In [1]:
###########################################################################
# Analysis script to create explanation for a specific input issue record.#
#       (Section 5 Explaining Team Assignments)                           #
##########################################################################
import pandas
import numpy
import re
from stop_words import get_stop_words
from sklearn.feature_extraction.text import TfidfVectorizer
from sklearn.svm import LinearSVC
from sklearn.calibration import CalibratedClassifierCV
from lime import lime_text
from sklearn.pipeline import make_pipeline
from lime.lime_text import LimeTextExplainer

In [2]:
# column names in the input data file, change them according to your file specifications 
# note that in our case the year and month of creation of the issue report is available as seperate columns
CNAME_TEAMCODE = "UYGULAMAKODU"
CNAME_SUBJECT = "OZETBASLIK"
CNAME_DESCRIPTION = "ACIKLAMA"
CNAME_RECORD_TYPE = "KAYITTIPI"
CNAME_STATUS = "COZUM"
CNAME_YEAR_OPENED = "OLUSTURULDUYIL" # year of creation of issue reports
CNAME_MONTH_OPENED = "OLUSTURULDUAY" # month of creation of issue reports
# filtering specifications 
FILTER_ISSUE_TYPE = 'Olay'
FILTER_ISSUE_STATUS = 'Tamamlandı'

In [3]:
def selectRecordsOpenedAtYearMonth(dataset, year, month):
    """
    returns the issue records belonging to the input year and month
    """
    d1 = dataset.groupby(CNAME_YEAR_OPENED).filter(lambda x: x.name == year)

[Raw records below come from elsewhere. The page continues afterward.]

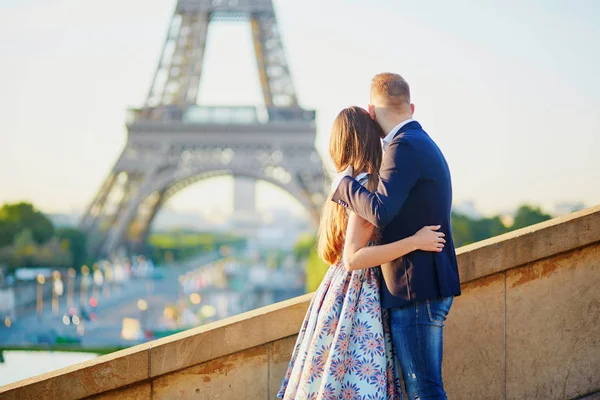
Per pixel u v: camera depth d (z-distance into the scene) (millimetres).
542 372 7965
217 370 7895
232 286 142500
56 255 100625
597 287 8016
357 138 6086
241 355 7887
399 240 5812
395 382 6207
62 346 58000
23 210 105125
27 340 61469
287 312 7832
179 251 185625
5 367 41750
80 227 83500
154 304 106000
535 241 7852
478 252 7797
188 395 7906
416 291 5801
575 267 7996
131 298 112688
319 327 6109
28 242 101062
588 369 8008
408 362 5965
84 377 7891
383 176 5680
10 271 97500
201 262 193625
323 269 78938
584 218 7918
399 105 6047
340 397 5996
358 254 5816
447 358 7879
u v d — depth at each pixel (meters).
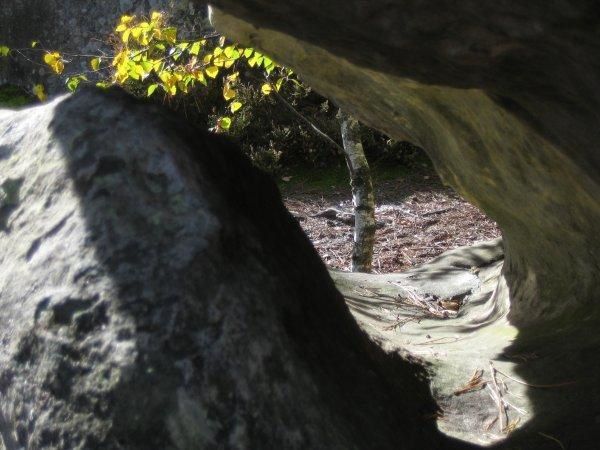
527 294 3.65
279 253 2.10
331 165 9.01
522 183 2.69
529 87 1.71
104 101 2.08
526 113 1.88
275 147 8.97
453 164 3.09
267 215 2.21
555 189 2.54
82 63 9.95
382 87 2.80
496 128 2.41
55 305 1.86
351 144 6.07
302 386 1.84
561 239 2.97
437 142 3.03
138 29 5.07
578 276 3.12
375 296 4.46
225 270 1.86
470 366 3.04
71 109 2.10
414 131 3.11
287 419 1.79
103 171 1.98
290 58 2.94
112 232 1.90
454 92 2.39
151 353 1.75
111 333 1.79
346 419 1.89
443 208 7.81
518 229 3.28
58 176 2.03
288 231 2.28
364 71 2.72
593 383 2.76
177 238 1.87
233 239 1.92
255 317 1.85
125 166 1.97
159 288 1.82
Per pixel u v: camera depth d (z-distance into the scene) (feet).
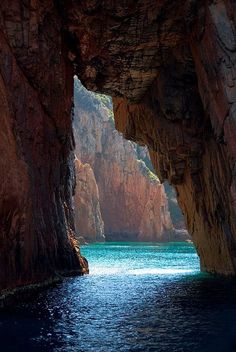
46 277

    return d1.groupby(CNAME_MONTH_OPENED).filter(lambda x: x.name == month)

In [4]:
CNAME_SUBJECT_DESCRIPTION = "OZETBASLIK_ACIKLAMA" # concatenation of subject and description

def load(filePath):
    '''
    load the dataset, ISO-8859-9 encoding is used for characters specific to Turkish language.
    '''
    dataset = pandas.read_csv(filePath, encoding="ISO-8859-9", delimiter=";") 

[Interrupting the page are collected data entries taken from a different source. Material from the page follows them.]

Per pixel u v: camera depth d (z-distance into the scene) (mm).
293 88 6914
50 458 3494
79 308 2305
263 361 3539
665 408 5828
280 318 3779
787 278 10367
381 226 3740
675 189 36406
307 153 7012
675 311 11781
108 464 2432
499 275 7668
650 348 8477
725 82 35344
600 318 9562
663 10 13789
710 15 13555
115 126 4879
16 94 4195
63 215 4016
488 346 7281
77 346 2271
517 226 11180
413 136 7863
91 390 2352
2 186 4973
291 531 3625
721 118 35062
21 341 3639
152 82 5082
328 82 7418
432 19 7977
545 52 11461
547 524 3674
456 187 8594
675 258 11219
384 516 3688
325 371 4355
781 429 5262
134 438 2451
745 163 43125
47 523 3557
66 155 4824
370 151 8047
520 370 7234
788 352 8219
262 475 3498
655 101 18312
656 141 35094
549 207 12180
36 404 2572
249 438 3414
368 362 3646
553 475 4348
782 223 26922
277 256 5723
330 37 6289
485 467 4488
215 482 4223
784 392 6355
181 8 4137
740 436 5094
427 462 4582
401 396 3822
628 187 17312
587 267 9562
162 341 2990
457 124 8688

    # remove the spaces from the start and end of column names
    dataset.rename(columns=lambda x: x.strip(), inplace=True)

    # concatenate subject and description in one column
    dataset[CNAME_SUBJECT_DESCRIPTION] = dataset[CNAME_SUBJECT].astype(str) + ' ' + dataset[CNAME_DESCRIPTION].astype(str)

    return dataset

In [5]:
def selectTrainingDatasetRecords(dataset, train_year, train_month_list):
    """
    filter issue records from the training dataset such that 
     * unresolved are eliminated and 
     * they are opened at specific time intervals

    """
    dataset = dataset[(dataset[CNAME_RECORD_TYPE] == FILTER_ISSUE_TYPE) &
                      (dataset[CNAME_STATUS] == FILTER_ISSUE_STATUS)]

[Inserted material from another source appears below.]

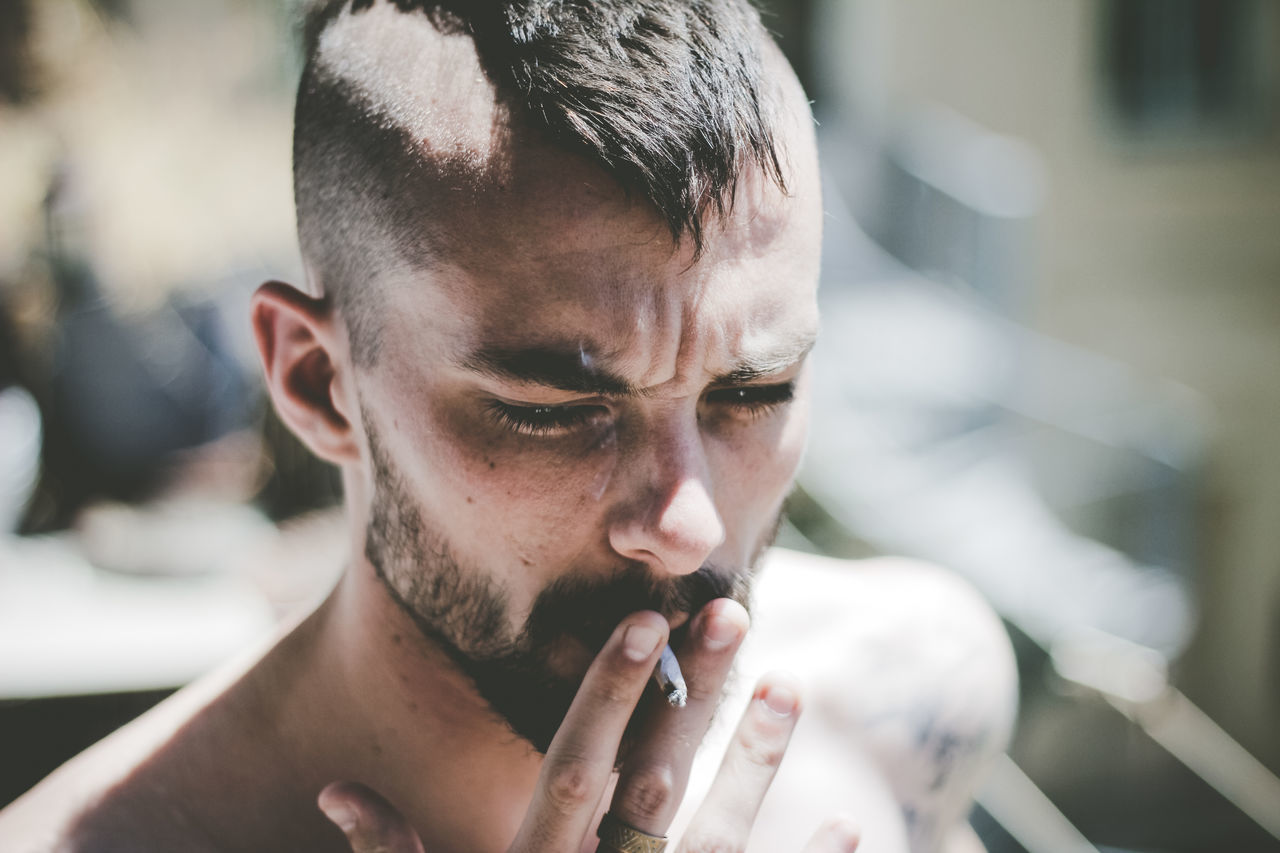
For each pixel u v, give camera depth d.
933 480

    # # select year and month
    frames = []
    for train_month in train_month_list:
        frames.append(selectRecordsOpenedAtYearMonth(dataset, train_year, train_month))

    dataset = pandas.concat(frames)

    return dataset

In [6]:
def selectTestDatasetRecords(dataset, test_year, test_month):
    """
    filter issue records from the test dataset such that 
     * unresolved are eliminated and 
     * they are opened at specific time intervals

    """
    # select year and month
    frames = [selectRecordsOpenedAtYearMonth(dataset, test_year, test_month)]
    dataset = pandas.concat(frames)
    return dataset[(dataset[CNAME_RECORD_TYPE] == FILTER_ISSUE_TYPE) & 
                   (dataset[CNAME_STATUS] == FILTER_ISSUE_STATUS)]

In [7]:
def selectRecordsHavingAtLeastNValuesInColumn(dataset, columnName, min_number_of_distinct_values):
    """
    returns records that have the same value at columnName at least N times 
    """

    return dataset.groupby(columnName).filter(lambda x: len(x) >= min_number_of_distinct_values)

In [8]:
# list of the stop words to be eliminated from the issue dataset 
stop_word_list = get_stop_words('turkish')
#print(stop_word_list)

# Turkish upper-case characters are lower-cased seperately so as to be sure of them
lower_map_turkish = {
    ord(u'I'): u'ı',
    ord(u'İ'): u'i',
    ord(u'Ç'): u'ç',
    ord(u'Ş'): u'ş',
    ord(u'Ö'): u'ö',
    ord(u'Ü'): u'ü',
    ord(u'Ğ'): u'ğ'
}

def filterNoise(text):
    """
    converts words to lowercase, eliminates non-alphanumeric characters, eliminates stop-words
    """
    # Remove all non-alphanumeric characters from the text via the regex[\W]+,
    # Convert the text into lowercase characters
    text_tr = text.translate(lower_map_turkish)
    lowerText = re.sub('[\W]+', ' ', text_tr.lower())

    #remove stopwords
    noStopWordsText = [word for word in lowerText.split() if word not in stop_word_list]

    return ' '.join(noStopWordsText)

In [9]:
inputFileName = input("Please enter the name of the csv dataset to read:")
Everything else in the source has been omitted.